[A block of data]
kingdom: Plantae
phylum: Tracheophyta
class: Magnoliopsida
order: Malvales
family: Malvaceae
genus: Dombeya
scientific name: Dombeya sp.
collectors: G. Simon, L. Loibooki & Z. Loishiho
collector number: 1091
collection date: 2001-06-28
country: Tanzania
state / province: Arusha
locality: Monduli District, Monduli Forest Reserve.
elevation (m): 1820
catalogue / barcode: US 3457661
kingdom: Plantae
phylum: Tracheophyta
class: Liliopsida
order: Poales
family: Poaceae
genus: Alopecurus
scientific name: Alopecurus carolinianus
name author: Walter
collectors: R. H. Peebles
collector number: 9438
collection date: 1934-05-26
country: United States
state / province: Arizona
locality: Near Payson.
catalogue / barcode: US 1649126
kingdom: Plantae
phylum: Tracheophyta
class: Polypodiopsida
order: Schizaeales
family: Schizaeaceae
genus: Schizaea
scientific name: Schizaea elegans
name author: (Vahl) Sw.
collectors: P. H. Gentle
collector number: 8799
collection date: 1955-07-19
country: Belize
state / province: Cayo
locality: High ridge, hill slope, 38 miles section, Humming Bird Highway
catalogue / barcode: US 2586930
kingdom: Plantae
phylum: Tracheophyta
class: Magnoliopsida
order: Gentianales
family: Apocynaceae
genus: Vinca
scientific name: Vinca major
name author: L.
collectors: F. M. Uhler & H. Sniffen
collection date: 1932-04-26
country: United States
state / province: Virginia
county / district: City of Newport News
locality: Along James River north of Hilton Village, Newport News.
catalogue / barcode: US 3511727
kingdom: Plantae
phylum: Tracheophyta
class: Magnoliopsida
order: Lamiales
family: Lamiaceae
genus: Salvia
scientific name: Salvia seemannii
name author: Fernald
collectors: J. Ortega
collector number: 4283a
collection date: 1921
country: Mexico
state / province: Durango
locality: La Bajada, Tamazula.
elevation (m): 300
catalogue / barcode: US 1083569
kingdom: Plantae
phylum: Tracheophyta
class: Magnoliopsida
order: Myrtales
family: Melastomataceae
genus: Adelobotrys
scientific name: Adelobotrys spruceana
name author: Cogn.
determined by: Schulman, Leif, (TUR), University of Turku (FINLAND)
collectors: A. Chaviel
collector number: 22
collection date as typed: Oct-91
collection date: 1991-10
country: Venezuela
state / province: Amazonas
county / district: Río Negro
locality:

• Direction: Reproduce the records above line for line, without changing anything.

• The reply:
kingdom: Plantae
phylum: Tracheophyta
class: Magnoliopsida
order: Malvales
family: Malvaceae
genus: Dombeya
scientific name: Dombeya sp.
collectors: G. Simon, L. Loibooki & Z. Loishiho
collector number: 1091
collection date: 2001-06-28
country: Tanzania
state / province: Arusha
locality: Monduli District, Monduli Forest Reserve.
elevation (m): 1820
catalogue / barcode: US 3457661
kingdom: Plantae
phylum: Tracheophyta
class: Liliopsida
order: Poales
family: Poaceae
genus: Alopecurus
scientific name: Alopecurus carolinianus
name author: Walter
collectors: R. H. Peebles
collector number: 9438
collection date: 1934-05-26
country: United States
state / province: Arizona
locality: Near Payson.
catalogue / barcode: US 1649126
kingdom: Plantae
phylum: Tracheophyta
class: Polypodiopsida
order: Schizaeales
family: Schizaeaceae
genus: Schizaea
scientific name: Schizaea elegans
name author: (Vahl) Sw.
collectors: P. H. Gentle
collector number: 8799
collection date: 1955-07-19
country: Belize
state / province: Cayo
locality: High ridge, hill slope, 38 miles section, Humming Bird Highway
catalogue / barcode: US 2586930
kingdom: Plantae
phylum: Tracheophyta
class: Magnoliopsida
order: Gentianales
family: Apocynaceae
genus: Vinca
scientific name: Vinca major
name author: L.
collectors: F. M. Uhler & H. Sniffen
collection date: 1932-04-26
country: United States
state / province: Virginia
county / district: City of Newport News
locality: Along James River north of Hilton Village, Newport News.
catalogue / barcode: US 3511727
kingdom: Plantae
phylum: Tracheophyta
class: Magnoliopsida
order: Lamiales
family: Lamiaceae
genus: Salvia
scientific name: Salvia seemannii
name author: Fernald
collectors: J. Ortega
collector number: 4283a
collection date: 1921
country: Mexico
state / province: Durango
locality: La Bajada, Tamazula.
elevation (m): 300
catalogue / barcode: US 1083569
kingdom: Plantae
phylum: Tracheophyta
class: Magnoliopsida
order: Myrtales
family: Melastomataceae
genus: Adelobotrys
scientific name: Adelobotrys spruceana
name author: Cogn.
determined by: Schulman, Leif, (TUR), University of Turku (FINLAND)
collectors: A. Chaviel
collector number: 22
collection date as typed: Oct-91
collection date: 1991-10
country: Venezuela
state / province: Amazonas
county / district: Río Negro
locality:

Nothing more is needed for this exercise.